Procede, por tanto, la desestimación del recurso articulado y la íntegra confirmación de la sentencia de instancia.
TERCERO.- Que, pese a ser desestimatoria la resolución del recurso, no se advierte temeridad en su interposición, por lo que procede declarar de oficio las costas originadas en su tramitación, conforme posibilita el número primero del artículo 240 de la Ley de Enjuiciamiento Criminal.

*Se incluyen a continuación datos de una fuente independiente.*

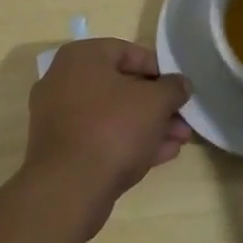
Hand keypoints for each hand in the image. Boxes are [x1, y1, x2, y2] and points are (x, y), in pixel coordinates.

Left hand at [23, 39, 192, 237]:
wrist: (68, 190)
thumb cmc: (112, 129)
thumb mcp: (155, 102)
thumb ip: (173, 88)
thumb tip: (181, 84)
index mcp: (82, 57)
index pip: (128, 52)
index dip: (160, 70)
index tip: (179, 88)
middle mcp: (64, 80)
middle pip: (122, 86)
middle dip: (157, 104)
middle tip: (183, 119)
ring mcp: (59, 117)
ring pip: (113, 115)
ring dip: (148, 125)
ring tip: (180, 140)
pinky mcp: (61, 150)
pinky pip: (100, 137)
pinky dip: (129, 142)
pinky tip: (161, 154)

Vistos los preceptos citados; los artículos 142, 145, 146, 147, 149, 741, 795, 796 y 797 de la Ley de Enjuiciamiento Criminal y 82, 248 y 253 de la Ley Orgánica del Poder Judicial y demás normas de pertinente y general aplicación.
Fallo
Que debíamos desestimar y desestimábamos el recurso de apelación interpuesto por la Procuradora de los Tribunales, Dª. Amalia Chacón Aguilar, en nombre y representación de Matías, contra la sentencia dictada por el Juzgado de lo Penal número Cinco de Málaga, con anterioridad especificada, que se confirma íntegramente en esta alzada, con declaración de las costas de oficio.
Notifíquese esta resolución a todas las partes, haciéndoles saber que contra ella no cabe otro recurso que el extraordinario de revisión.
Dedúzcase testimonio y remítase, junto con el procedimiento principal, al Juzgado de su procedencia.
Así por esta nuestra sentencia definitivamente juzgando, lo pronunciamos, mandamos y firmamos.